# Extracted material
+++
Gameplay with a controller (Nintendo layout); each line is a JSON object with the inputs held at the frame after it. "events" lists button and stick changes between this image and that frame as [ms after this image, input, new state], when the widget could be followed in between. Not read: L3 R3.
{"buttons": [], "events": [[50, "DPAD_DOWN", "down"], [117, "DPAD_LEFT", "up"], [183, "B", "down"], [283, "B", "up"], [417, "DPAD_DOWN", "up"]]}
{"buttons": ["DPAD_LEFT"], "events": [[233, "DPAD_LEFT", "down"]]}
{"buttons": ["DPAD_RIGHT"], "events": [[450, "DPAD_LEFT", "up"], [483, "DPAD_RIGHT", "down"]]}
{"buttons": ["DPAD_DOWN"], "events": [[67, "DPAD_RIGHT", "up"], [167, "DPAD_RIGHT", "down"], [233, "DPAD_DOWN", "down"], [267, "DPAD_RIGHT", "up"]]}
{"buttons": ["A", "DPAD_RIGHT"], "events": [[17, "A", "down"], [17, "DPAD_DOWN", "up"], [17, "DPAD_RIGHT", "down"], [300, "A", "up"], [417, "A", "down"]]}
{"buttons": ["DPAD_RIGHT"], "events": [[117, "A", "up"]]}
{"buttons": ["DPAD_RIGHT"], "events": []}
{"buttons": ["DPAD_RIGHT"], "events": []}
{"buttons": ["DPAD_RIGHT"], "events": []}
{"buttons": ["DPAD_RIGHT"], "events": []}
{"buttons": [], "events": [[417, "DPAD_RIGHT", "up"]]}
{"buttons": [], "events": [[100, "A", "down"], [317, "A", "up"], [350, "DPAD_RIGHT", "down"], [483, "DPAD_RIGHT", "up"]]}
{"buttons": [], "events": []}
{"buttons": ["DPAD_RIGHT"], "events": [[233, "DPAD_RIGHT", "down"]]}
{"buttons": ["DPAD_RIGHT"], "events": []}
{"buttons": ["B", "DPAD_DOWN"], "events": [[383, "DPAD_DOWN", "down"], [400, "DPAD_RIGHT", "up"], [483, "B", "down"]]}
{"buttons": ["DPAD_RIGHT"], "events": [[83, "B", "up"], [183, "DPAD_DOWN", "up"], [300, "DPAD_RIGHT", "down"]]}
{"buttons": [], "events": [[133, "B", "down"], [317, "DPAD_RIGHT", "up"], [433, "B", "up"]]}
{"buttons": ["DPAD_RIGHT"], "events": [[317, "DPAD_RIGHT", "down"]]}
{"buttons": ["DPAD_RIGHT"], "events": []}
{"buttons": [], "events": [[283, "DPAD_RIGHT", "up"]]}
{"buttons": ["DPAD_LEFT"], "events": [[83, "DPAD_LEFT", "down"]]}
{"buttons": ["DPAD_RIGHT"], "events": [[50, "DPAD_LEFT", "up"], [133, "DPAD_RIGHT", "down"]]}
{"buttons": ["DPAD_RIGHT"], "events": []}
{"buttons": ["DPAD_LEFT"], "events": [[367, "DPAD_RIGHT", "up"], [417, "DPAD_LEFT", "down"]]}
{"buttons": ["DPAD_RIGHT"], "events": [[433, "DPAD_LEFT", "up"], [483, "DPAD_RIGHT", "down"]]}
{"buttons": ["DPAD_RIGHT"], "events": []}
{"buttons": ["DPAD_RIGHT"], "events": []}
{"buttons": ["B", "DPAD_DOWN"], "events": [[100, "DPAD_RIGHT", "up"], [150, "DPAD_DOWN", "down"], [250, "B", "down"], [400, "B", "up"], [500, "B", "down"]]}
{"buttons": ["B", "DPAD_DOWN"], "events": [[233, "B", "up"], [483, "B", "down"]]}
+++
# Work instructions
Retype the records above exactly, so that no line differs from its source.

# Task output
Gameplay with a controller (Nintendo layout); each line is a JSON object with the inputs held at the frame after it. "events" lists button and stick changes between this image and that frame as [ms after this image, input, new state], when the widget could be followed in between. Not read: L3 R3.
{"buttons": [], "events": [[50, "DPAD_DOWN", "down"], [117, "DPAD_LEFT", "up"], [183, "B", "down"], [283, "B", "up"], [417, "DPAD_DOWN", "up"]]}
{"buttons": ["DPAD_LEFT"], "events": [[233, "DPAD_LEFT", "down"]]}
{"buttons": ["DPAD_RIGHT"], "events": [[450, "DPAD_LEFT", "up"], [483, "DPAD_RIGHT", "down"]]}
{"buttons": ["DPAD_DOWN"], "events": [[67, "DPAD_RIGHT", "up"], [167, "DPAD_RIGHT", "down"], [233, "DPAD_DOWN", "down"], [267, "DPAD_RIGHT", "up"]]}
{"buttons": ["A", "DPAD_RIGHT"], "events": [[17, "A", "down"], [17, "DPAD_DOWN", "up"], [17, "DPAD_RIGHT", "down"], [300, "A", "up"], [417, "A", "down"]]}
{"buttons": ["DPAD_RIGHT"], "events": [[117, "A", "up"]]}
{"buttons": ["DPAD_RIGHT"], "events": []}
{"buttons": ["DPAD_RIGHT"], "events": []}
{"buttons": ["DPAD_RIGHT"], "events": []}
{"buttons": ["DPAD_RIGHT"], "events": []}
{"buttons": [], "events": [[417, "DPAD_RIGHT", "up"]]}
{"buttons": [], "events": [[100, "A", "down"], [317, "A", "up"], [350, "DPAD_RIGHT", "down"], [483, "DPAD_RIGHT", "up"]]}
{"buttons": [], "events": []}
{"buttons": ["DPAD_RIGHT"], "events": [[233, "DPAD_RIGHT", "down"]]}
{"buttons": ["DPAD_RIGHT"], "events": []}
{"buttons": ["B", "DPAD_DOWN"], "events": [[383, "DPAD_DOWN", "down"], [400, "DPAD_RIGHT", "up"], [483, "B", "down"]]}
{"buttons": ["DPAD_RIGHT"], "events": [[83, "B", "up"], [183, "DPAD_DOWN", "up"], [300, "DPAD_RIGHT", "down"]]}
{"buttons": [], "events": [[133, "B", "down"], [317, "DPAD_RIGHT", "up"], [433, "B", "up"]]}
{"buttons": ["DPAD_RIGHT"], "events": [[317, "DPAD_RIGHT", "down"]]}
{"buttons": ["DPAD_RIGHT"], "events": []}
{"buttons": [], "events": [[283, "DPAD_RIGHT", "up"]]}
{"buttons": ["DPAD_LEFT"], "events": [[83, "DPAD_LEFT", "down"]]}
{"buttons": ["DPAD_RIGHT"], "events": [[50, "DPAD_LEFT", "up"], [133, "DPAD_RIGHT", "down"]]}
{"buttons": ["DPAD_RIGHT"], "events": []}
{"buttons": ["DPAD_LEFT"], "events": [[367, "DPAD_RIGHT", "up"], [417, "DPAD_LEFT", "down"]]}
{"buttons": ["DPAD_RIGHT"], "events": [[433, "DPAD_LEFT", "up"], [483, "DPAD_RIGHT", "down"]]}
{"buttons": ["DPAD_RIGHT"], "events": []}
{"buttons": ["DPAD_RIGHT"], "events": []}
{"buttons": ["B", "DPAD_DOWN"], "events": [[100, "DPAD_RIGHT", "up"], [150, "DPAD_DOWN", "down"], [250, "B", "down"], [400, "B", "up"], [500, "B", "down"]]}
{"buttons": ["B", "DPAD_DOWN"], "events": [[233, "B", "up"], [483, "B", "down"]]}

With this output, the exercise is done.